Structured data manipulation and analysis

Broadcasting

Automatic array dimension matching

Indexing

Advanced selection and filtering techniques

NumPy: Vectorized Operations

NumPy provides powerful array operations that are orders of magnitude faster than native Python loops.

Creating Arrays

import numpy as np

# Seed for reproducibility
np.random.seed(42)

# Generate 5x5 matrix of stock prices (5 stocks, 5 days)
precios = np.random.uniform(10, 100, size=(5, 5))
# Rows = stocks A1..A5, columns = days D1..D5
print("Prices:\n", precios)

Statistical Operations

NumPy enables efficient statistical calculations across arrays without explicit loops:
# Calculate statistics per stock (across days)
promedios = precios.mean(axis=1)
maximos = precios.max(axis=1)
minimos = precios.min(axis=1)

print("Average per stock:", promedios)
print("Maximum per stock:", maximos)
print("Minimum per stock:", minimos)
Use axis=1 to operate across columns (rows), and axis=0 to operate down rows (columns).

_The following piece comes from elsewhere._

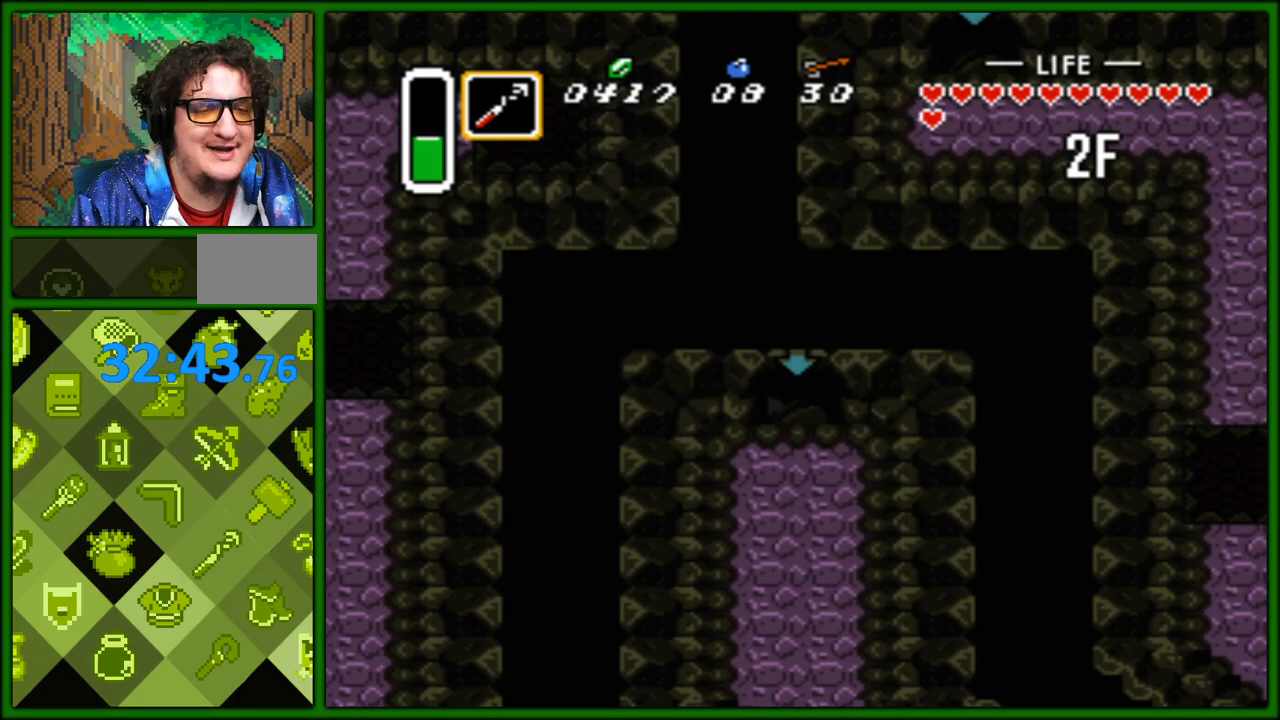
{"buttons": ["DPAD_DOWN"], "events": []}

Percentage Change Calculation

Vectorized operations make it easy to calculate daily variations:
# Daily percentage change: (price_t - price_(t-1)) / price_(t-1)
# Result: 5x4 matrix (loses first day in calculation)
variacion_pct = (precios[:, 1:] - precios[:, :-1]) / precios[:, :-1]

print("Daily percentage change:\n", variacion_pct)

Mathematical Functions and Broadcasting

Broadcasting automatically adjusts array dimensions for operations:
# Natural logarithm of prices
log_precios = np.log(precios)

# Min-max normalization per stock using broadcasting
min_accion = precios.min(axis=1).reshape(-1, 1)  # Shape: (5, 1)
max_accion = precios.max(axis=1).reshape(-1, 1)  # Shape: (5, 1)
precios_norm = (precios - min_accion) / (max_accion - min_accion)

# Exponential of normalized prices
exp_precios_norm = np.exp(precios_norm)

print("Log prices:\n", log_precios)
print("Normalized prices:\n", precios_norm)
Broadcasting eliminates the need for explicit loops when working with arrays of different shapes.

Advanced Indexing

Extract specific data points or subsets efficiently:
# Get specific stock price on specific day
accion_idx = 1  # Second row (stock 2)
dia_idx = 3     # Fourth day
precio_especifico = precios[accion_idx, dia_idx]
print("Stock 2 price on day 4:", precio_especifico)

# Extract all stocks on day 3
precios_dia3 = precios[:, 2]
print("Prices on day 3:", precios_dia3)

# Extract subset: stocks 1, 3, and 5 on days 2 and 5
acciones_idx = [0, 2, 4]
dias_idx = [1, 4]
subconjunto = precios[np.ix_(acciones_idx, dias_idx)]
print("Subset stocks [1,3,5] days [2,5]:\n", subconjunto)

Conditional Operations

# Create mask for temperatures above 30°C
mask_mayor_30 = X > 30
valores_mayor_30 = X[mask_mayor_30]

# Replace values below threshold
X_clean = X.copy()
X_clean[X_clean < 15] = 15  # Set minimum to 15°C

Pandas: Structured Data Analysis

Pandas builds on NumPy to provide labeled data structures and powerful data analysis tools.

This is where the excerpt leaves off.